Reconfigure Okta to Use the SAML Proxy
- Log in to Okta Admin and navigate to Security > API. Select the Token tab and Create Token.
- Copy the token and save it safely. Once you click the Got It, it won't be displayed again.
- Navigate to the Skyhigh CASB / Okta ACS URL tool and completed as follows:
- Okta URL. the Okta URL for your Okta tenant - just up to the .com. Do not use the -admin URL. For example, https://dev-610327.oktapreview.com.
- Okta API token. As obtained earlier from Okta.
- Skyhigh CASB proxy URL. You will need to build this parameter from your proxy domain, instance name, service name and GSuite domain to look like this. www.google.com.gsuite.def.skyhigh2241.myshn.net/a/skyhigh5459.net/acs
This is built like this:
www.google.com.<PROXY SERVICE NAME>.<INSTANCE NAME>.<TENANT DOMAIN>.myshn.net/a/<GSUITE DOMAIN>/acs
NOTE: No https:// is required on this field. See the following screenshot:
- Click Submit. You should see a list of apps obtained from Okta. Select the G Suite application and note the current URL is DEFAULT.
- Click Submit and the login URL will be changed to include the SAML proxy.

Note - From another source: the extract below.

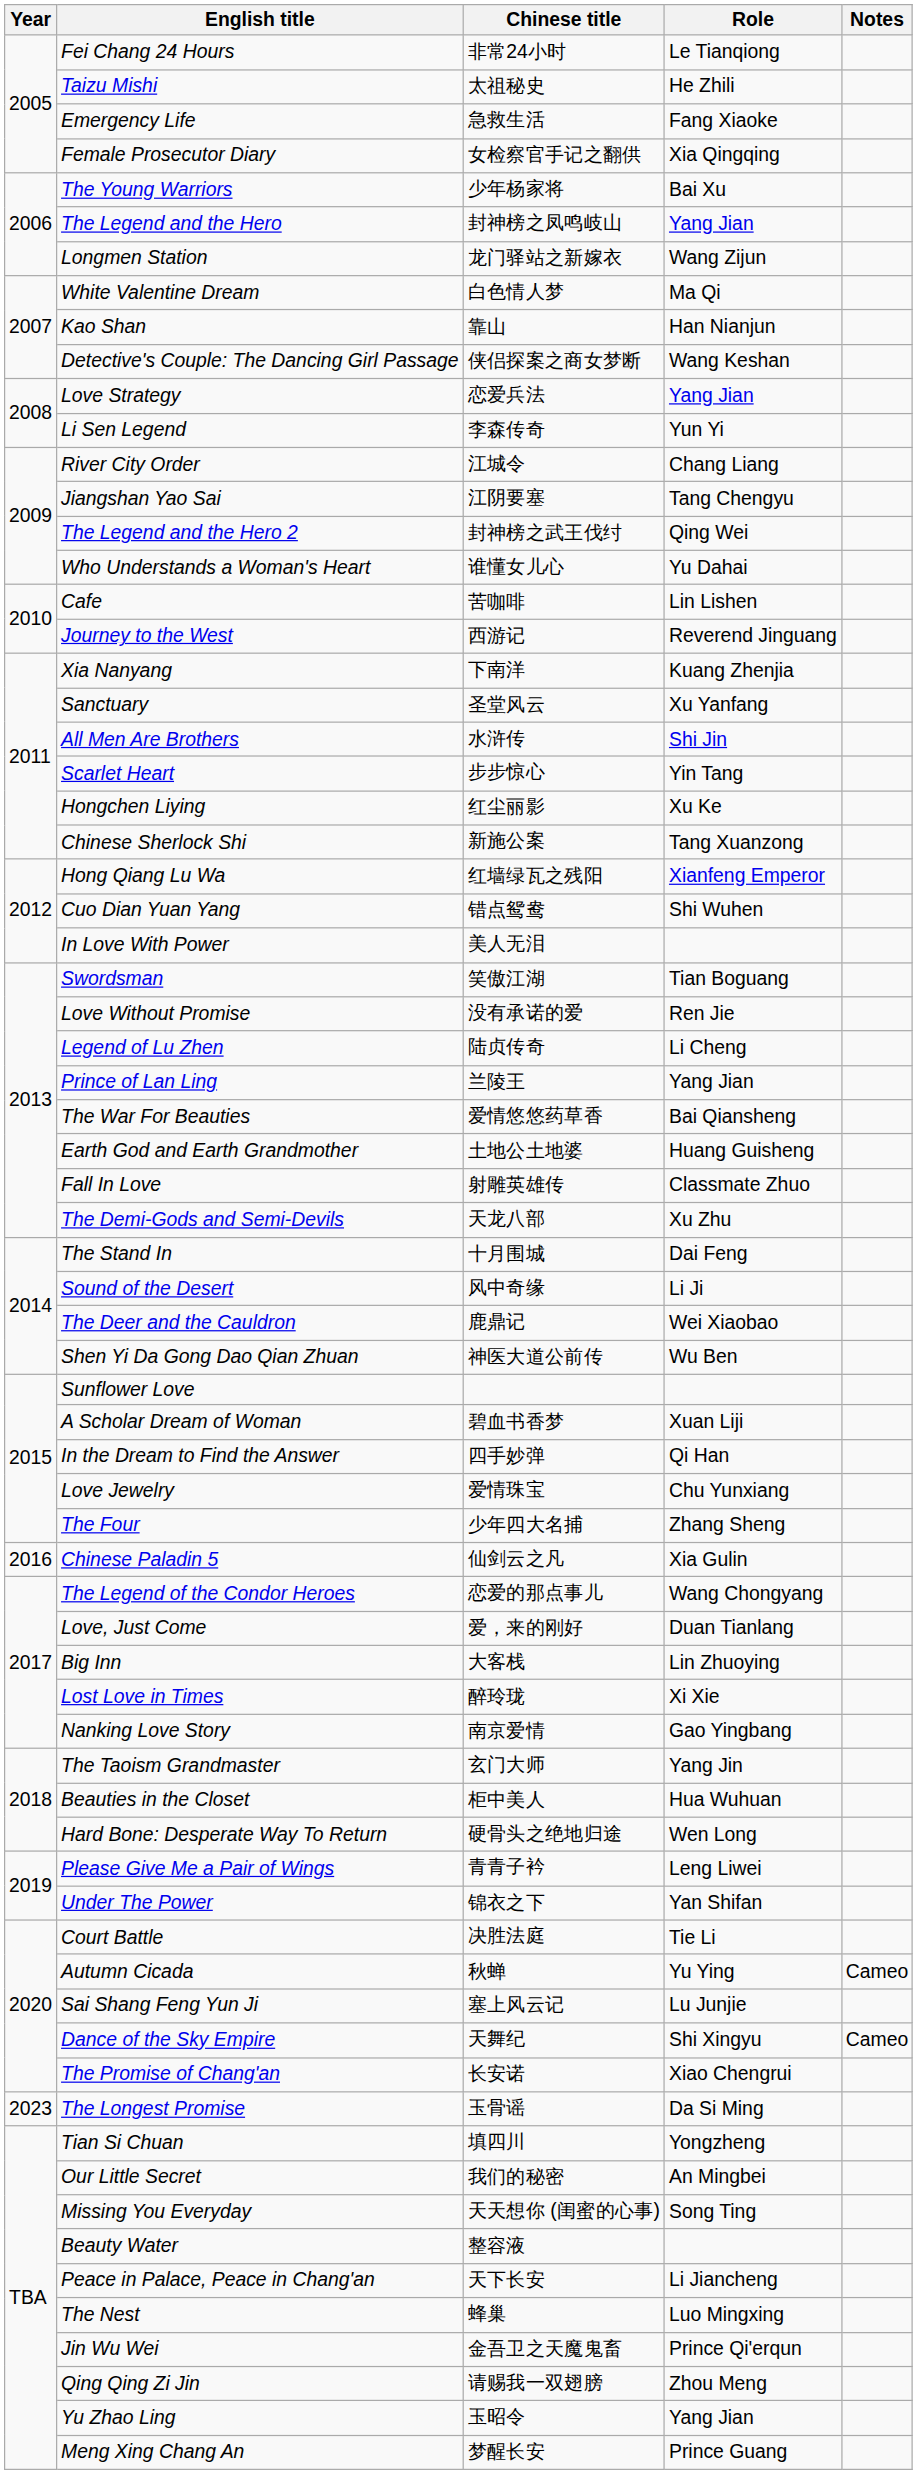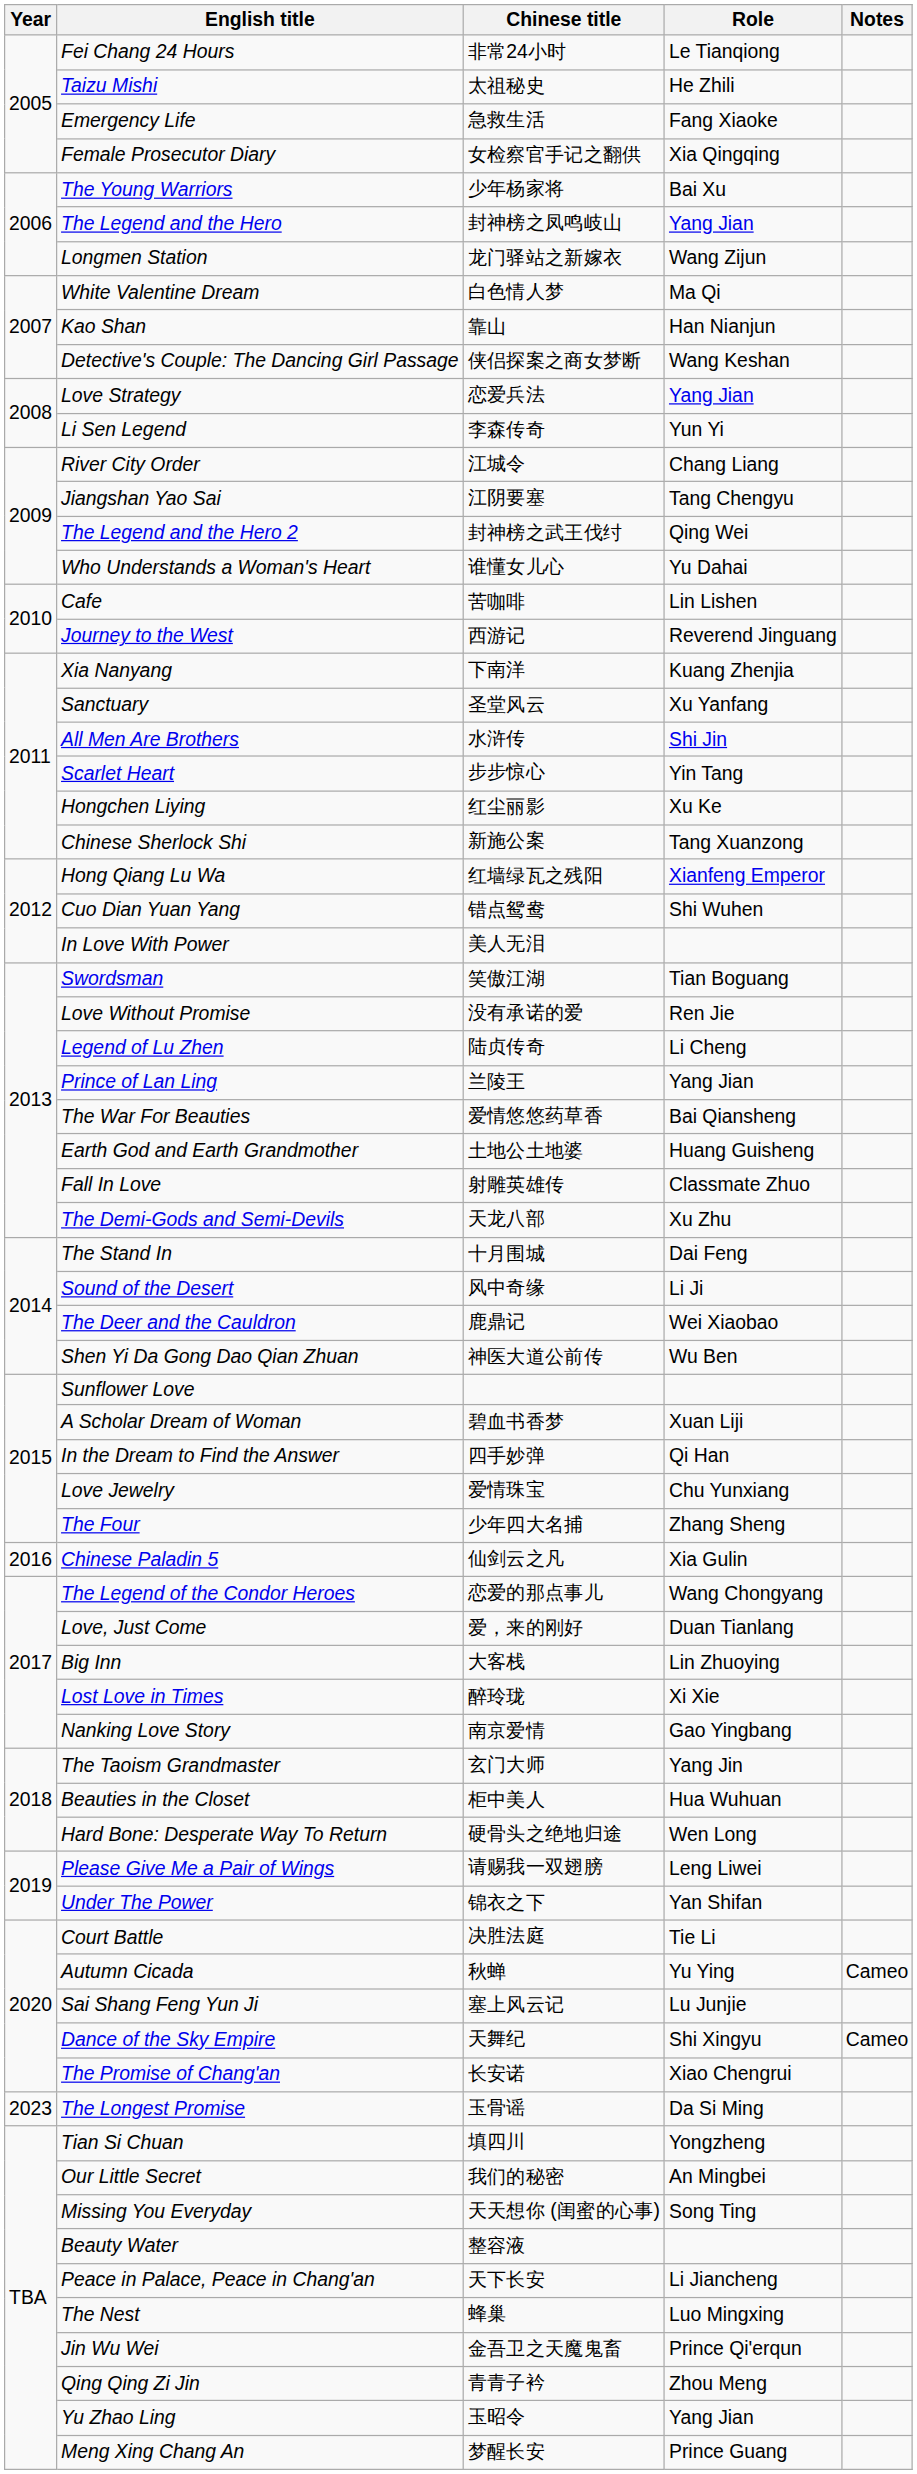Please Give Me a Pair of Wings | Chinese title: 青青子衿 -> 请赐我一双翅膀
Qing Qing Zi Jin | Chinese title: 请赐我一双翅膀 -> 青青子衿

- Now check that the full Login URL as shown in the table of application reflects to this template:
https://www.google.com.<PROXY SERVICE NAME>.<INSTANCE NAME>.<TENANT DOMAIN>.myshn.net/a/<GSUITE DOMAIN>/acs?shnsaml
NOTE: If you need to revert back, simply enter the proxy URL as 'DEFAULT' and submit.
Reconfigure GSuite to Use the SAML Proxy
- Login to the GSuite Admin Console and find the SSO settings.
- Select Replace Certificate and upload the Skyhigh CASB proxy certificate obtained earlier.
Optional: Delete the API Token in Okta
Now that the Okta ACS has been updated to leverage the SAML Proxy, you no longer need access to the API. The token generated earlier can be revoked (as required).
Create a Cloud Access Policy
- Create a Cloud Access Policy to look for Google Drive, and check for a certificate. Managed devices will be redirected, non managed devices will be blocked.
- Test the policy by attempting to login to a Google Suite service using both a managed and unmanaged device.